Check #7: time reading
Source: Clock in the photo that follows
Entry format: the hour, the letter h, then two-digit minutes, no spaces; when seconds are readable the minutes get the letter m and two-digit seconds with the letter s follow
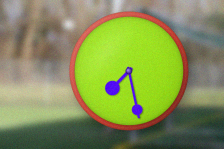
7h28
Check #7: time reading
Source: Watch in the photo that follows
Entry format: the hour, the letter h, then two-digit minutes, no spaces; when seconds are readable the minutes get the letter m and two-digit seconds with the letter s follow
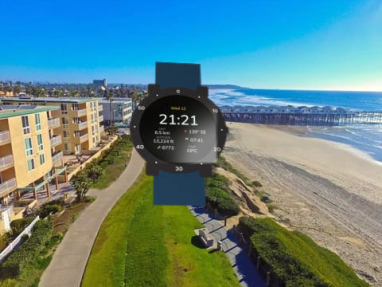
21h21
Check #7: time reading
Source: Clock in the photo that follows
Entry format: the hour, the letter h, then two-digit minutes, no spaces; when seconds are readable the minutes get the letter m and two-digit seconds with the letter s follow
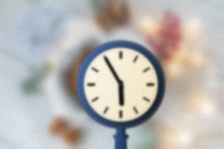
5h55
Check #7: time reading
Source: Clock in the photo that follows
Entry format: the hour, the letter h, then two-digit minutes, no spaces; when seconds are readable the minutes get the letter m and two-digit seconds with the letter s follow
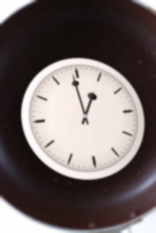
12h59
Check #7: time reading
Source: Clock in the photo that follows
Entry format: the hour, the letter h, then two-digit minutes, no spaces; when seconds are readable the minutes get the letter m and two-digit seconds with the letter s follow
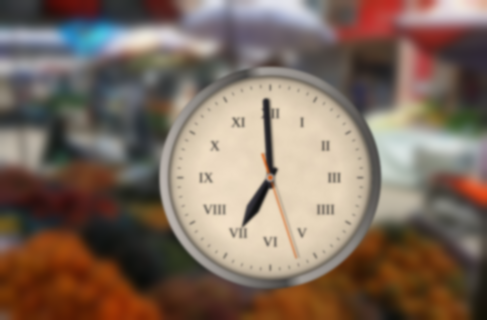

********

GIVEN REQUEST - Rewrite the lines above as a JSON list of strings, one string per line, skipping blank lines and leaving out the pictures.

RESPONSE TO THIS EXERCISE -
[
  "Check #7: time reading",
  "Source: Clock in the photo that follows",
  "Entry format: the hour, the letter h, then two-digit minutes, no spaces; when seconds are readable the minutes get the letter m and two-digit seconds with the letter s follow",
  "7h28",
  "Check #7: time reading",
  "Source: Watch in the photo that follows",
  "Entry format: the hour, the letter h, then two-digit minutes, no spaces; when seconds are readable the minutes get the letter m and two-digit seconds with the letter s follow",
  "21h21",
  "Check #7: time reading",
  "Source: Clock in the photo that follows",
  "Entry format: the hour, the letter h, then two-digit minutes, no spaces; when seconds are readable the minutes get the letter m and two-digit seconds with the letter s follow",
  "5h55",
  "Check #7: time reading",
  "Source: Clock in the photo that follows",
  "Entry format: the hour, the letter h, then two-digit minutes, no spaces; when seconds are readable the minutes get the letter m and two-digit seconds with the letter s follow",
  "12h59",
  "Check #7: time reading",
  "Source: Clock in the photo that follows",
  "Entry format: the hour, the letter h, then two-digit minutes, no spaces; when seconds are readable the minutes get the letter m and two-digit seconds with the letter s follow"
]